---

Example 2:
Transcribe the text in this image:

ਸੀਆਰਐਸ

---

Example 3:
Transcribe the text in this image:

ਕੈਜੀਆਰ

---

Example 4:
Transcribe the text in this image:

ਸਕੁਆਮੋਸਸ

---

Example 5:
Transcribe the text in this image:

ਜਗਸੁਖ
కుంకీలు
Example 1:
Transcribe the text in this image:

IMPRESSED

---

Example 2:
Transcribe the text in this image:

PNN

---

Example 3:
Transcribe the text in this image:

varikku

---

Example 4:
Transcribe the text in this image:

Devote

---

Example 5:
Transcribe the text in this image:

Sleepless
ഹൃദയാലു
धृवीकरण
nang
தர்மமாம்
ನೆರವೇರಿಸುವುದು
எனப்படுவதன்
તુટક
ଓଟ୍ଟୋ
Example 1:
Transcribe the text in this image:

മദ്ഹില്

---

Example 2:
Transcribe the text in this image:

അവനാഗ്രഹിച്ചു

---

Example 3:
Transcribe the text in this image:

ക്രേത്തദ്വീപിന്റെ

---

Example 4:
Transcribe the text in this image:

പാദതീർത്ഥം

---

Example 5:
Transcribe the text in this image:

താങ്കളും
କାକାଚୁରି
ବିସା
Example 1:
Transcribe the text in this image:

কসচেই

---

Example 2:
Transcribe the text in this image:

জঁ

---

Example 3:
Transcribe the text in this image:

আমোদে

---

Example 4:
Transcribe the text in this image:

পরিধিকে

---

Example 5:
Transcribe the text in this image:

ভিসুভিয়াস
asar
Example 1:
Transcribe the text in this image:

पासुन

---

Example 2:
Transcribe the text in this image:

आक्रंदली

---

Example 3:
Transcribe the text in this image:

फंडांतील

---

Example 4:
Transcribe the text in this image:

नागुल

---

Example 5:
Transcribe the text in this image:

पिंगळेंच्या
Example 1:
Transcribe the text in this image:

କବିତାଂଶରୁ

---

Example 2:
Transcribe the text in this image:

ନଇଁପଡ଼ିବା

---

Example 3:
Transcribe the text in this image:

▶ **WHAT IS NEEDED**:
Please render all of the material above as a numbered list with one line per item, leaving out the blank lines.

▶ **OUTPUT OF THE EXERCISE**:
1. ---
2. Example 2:
3. Transcribe the text in this image:
4. ਸੀਆਰਐਸ
5. ---
6. Example 3:
7. Transcribe the text in this image:
8. ਕੈਜੀਆਰ
9. ---
10. Example 4:
11. Transcribe the text in this image:
12. ਸਕੁਆਮੋਸਸ
13. ---
14. Example 5:
15. Transcribe the text in this image:
16. ਜਗਸੁਖ
17. కుంకీలు
18. Example 1:
19. Transcribe the text in this image:
20. IMPRESSED
21. ---
22. Example 2:
23. Transcribe the text in this image:
24. PNN
25. ---
26. Example 3:
27. Transcribe the text in this image:
28. varikku
29. ---
30. Example 4:
31. Transcribe the text in this image:
32. Devote
33. ---
34. Example 5:
35. Transcribe the text in this image:
36. Sleepless
37. ഹൃദയാലു
38. धृवीकरण
39. nang
40. தர்மமாம்
41. ನೆರವೇರಿಸುವುದು
42. எனப்படுவதன்
43. તુટક
44. ଓଟ୍ଟୋ
45. Example 1:
46. Transcribe the text in this image:
47. മദ്ഹില്
48. ---
49. Example 2:
50. Transcribe the text in this image:
51. അവനാഗ്രഹിച്ചു
52. ---
53. Example 3:
54. Transcribe the text in this image:
55. ക്രേത്തദ്വീപിന്റെ
56. ---
57. Example 4:
58. Transcribe the text in this image:
59. പാദതീർത്ഥം
60. ---
61. Example 5:
62. Transcribe the text in this image:
63. താങ്കളും
64. କାକାଚୁରି
65. ବିସା
66. Example 1:
67. Transcribe the text in this image:
68. কসচেই
69. ---
70. Example 2:
71. Transcribe the text in this image:
72. জঁ
73. ---
74. Example 3:
75. Transcribe the text in this image:
76. আমোদে
77. ---
78. Example 4:
79. Transcribe the text in this image:
80. পরিধিকে
81. ---
82. Example 5:
83. Transcribe the text in this image:
84. ভিসুভিয়াস
85. asar
86. Example 1:
87. Transcribe the text in this image:
88. पासुन
89. ---
90. Example 2:
91. Transcribe the text in this image:
92. आक्रंदली
93. ---
94. Example 3:
95. Transcribe the text in this image:
96. फंडांतील
97. ---
98. Example 4:
99. Transcribe the text in this image:
100. नागुल
101. ---
102. Example 5:
103. Transcribe the text in this image:
104. पिंगळेंच्या
105. Example 1:
106. Transcribe the text in this image:
107. କବିତାଂଶରୁ
108. ---
109. Example 2:
110. Transcribe the text in this image:
111. ନଇଁପଡ଼ିବା
112. ---
113. Example 3:
114. Transcribe the text in this image:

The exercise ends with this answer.